This report presents the results of a two-part study that compared the lifecycle costs of two long-life pavement (LLP) rehabilitation options and several conventional rehabilitation strategies for existing asphalt and concrete pavements, considering both agency costs and road user cost associated with traffic delay caused by construction. In the first part of the research, data from a 1996 study was reanalyzed using a more appropriate method of calculating traffic demand whilst using other assumptions of the earlier study. Then, a factorial sensitivity study was performed comparing lifecycle costs of hypothetical long-life strategies and conventional rehabilitation strategies, but with more variables than were included in the 1996 study and more appropriate data sourced from recent projects. The RealCost software package, developed by the Federal Highway Administration, was used for all analyses.

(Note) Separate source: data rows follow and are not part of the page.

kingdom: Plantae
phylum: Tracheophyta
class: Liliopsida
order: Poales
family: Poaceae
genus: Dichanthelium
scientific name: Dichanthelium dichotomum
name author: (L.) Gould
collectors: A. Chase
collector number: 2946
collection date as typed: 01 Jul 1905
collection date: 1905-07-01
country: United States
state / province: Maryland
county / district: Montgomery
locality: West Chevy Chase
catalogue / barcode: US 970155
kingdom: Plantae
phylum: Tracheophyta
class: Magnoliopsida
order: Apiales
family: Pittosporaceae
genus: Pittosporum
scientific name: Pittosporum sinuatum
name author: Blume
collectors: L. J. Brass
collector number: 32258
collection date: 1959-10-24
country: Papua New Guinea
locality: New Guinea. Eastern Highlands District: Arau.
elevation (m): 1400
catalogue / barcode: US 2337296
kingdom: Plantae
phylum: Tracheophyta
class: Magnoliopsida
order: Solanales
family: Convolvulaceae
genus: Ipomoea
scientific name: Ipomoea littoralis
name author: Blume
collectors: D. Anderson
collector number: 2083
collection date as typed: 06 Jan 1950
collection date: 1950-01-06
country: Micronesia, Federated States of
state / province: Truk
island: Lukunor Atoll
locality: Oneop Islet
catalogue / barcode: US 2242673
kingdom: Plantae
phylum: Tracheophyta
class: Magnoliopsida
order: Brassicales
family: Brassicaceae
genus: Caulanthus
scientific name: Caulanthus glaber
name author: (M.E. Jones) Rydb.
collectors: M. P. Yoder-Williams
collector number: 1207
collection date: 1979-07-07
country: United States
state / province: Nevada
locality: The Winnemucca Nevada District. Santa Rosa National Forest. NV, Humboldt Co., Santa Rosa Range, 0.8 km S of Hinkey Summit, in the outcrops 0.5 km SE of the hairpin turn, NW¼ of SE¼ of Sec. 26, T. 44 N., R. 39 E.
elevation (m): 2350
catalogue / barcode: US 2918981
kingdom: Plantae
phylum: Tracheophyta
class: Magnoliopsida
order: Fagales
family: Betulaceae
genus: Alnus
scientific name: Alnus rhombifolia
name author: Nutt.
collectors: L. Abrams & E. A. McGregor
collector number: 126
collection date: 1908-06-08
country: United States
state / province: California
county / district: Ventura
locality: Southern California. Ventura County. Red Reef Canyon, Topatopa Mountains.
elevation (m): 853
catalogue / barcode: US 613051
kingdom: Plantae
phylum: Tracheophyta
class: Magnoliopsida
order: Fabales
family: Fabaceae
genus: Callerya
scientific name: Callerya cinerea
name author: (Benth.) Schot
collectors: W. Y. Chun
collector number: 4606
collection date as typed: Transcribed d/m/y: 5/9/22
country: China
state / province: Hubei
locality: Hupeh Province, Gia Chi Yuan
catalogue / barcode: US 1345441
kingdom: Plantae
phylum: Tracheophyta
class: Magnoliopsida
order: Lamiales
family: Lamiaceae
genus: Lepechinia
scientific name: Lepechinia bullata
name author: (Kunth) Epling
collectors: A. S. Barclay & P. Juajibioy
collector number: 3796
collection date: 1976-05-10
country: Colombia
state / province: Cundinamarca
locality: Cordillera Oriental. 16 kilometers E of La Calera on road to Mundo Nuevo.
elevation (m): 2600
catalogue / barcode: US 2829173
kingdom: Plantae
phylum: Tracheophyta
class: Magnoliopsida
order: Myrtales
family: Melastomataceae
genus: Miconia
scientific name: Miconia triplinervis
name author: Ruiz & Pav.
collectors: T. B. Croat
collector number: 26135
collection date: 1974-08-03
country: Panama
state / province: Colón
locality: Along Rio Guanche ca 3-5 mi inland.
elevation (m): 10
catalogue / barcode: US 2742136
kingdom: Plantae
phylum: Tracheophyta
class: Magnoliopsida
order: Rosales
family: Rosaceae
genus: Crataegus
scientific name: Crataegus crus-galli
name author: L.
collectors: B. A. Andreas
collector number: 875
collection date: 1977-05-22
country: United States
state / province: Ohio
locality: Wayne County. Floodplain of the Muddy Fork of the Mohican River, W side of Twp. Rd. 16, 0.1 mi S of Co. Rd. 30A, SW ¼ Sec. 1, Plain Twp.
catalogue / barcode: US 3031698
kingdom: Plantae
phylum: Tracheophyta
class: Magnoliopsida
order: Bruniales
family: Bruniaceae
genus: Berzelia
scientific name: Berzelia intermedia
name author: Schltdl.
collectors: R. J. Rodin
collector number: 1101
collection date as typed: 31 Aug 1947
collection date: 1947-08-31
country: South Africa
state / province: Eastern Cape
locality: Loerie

The results of the analyses showed that for the current data and assumptions (pavement lives, construction productivity, hourly traffic patterns) used in the study together with better traffic delay analysis, the LLP options have greater total costs than conventional rehabilitation alternatives assuming 24-hour-per-day closures for LLP options and 8-hour nighttime closures for conventional alternatives. However, the sensitivity analyses showed that as traffic demand is reduced by implementation of Traffic Management Plans (TMP) and use of weekend closures, the traffic delay costs associated with LLP options are significantly reduced. The sensitivity analyses also showed that if non-pavement costs are reduced for the LLP options (they were not considered for the conventional rehabilitation alternatives), LLP options become competitive for projects with large numbers of lanes.
Because of a lack of good pavement performance data, and limited cost data for long-life projects (two projects), the results of the sensitivity analyses presented in this report should be considered in terms of their general trends, and should absolutely not be used to compare different conventional rehabilitation strategies or alternative long life strategies for individual projects without using better and site-specific data. The alternatives considered in this study are all hypothetical cases. The study was limited to rehabilitation strategies only and is not applicable to new construction or widening.
The sensitivity analyses made clear the need to perform lifecycle cost analysis for each project using project-specific data for both agency costs and road user costs. Despite the findings of this study, LLP is still considered to be a feasible rehabilitation option. It is thus strongly recommended that LCCA be performed on a case-by-case basis when determining whether to use long-life or conventional strategies as significantly different results could be obtained when project specific data and actual overhead and administration costs are used. An example is provided in the report in which lifecycle cost analyses showed LLP to be more cost-effective than conventional rehabilitation alternatives because the existing pavement condition made some conventional rehabilitation alternatives infeasible, which would have resulted in shorter lives than those assumed in this study. Local conditions resulted in a traffic management plan with significantly greater reduction in traffic demand that that assumed in this study.
The results of LCCA are dependent on the following variables which are different for each project:
* Traffic demand patterns, including hourly demand, weekday and weekend demand, directional peaks and discretionary versus job-related travel * Alternative routes and modes * Lane and shoulder configurations and highway geometry in each direction * Feasibility and expected life of each rehabilitation strategy, which depend on truck traffic and existing pavement condition in each lane * Expected construction durations
Sensitivity analyses should be carried out to identify specific issues that influence the agency and road user costs and which could be managed better to reduce the costs on alternative strategies. There is consensus in the industry that quality LCCA in the design phase of rehabilitation projects can result in more appropriate strategies, considerable total savings (agency and road user) and better cash flow management.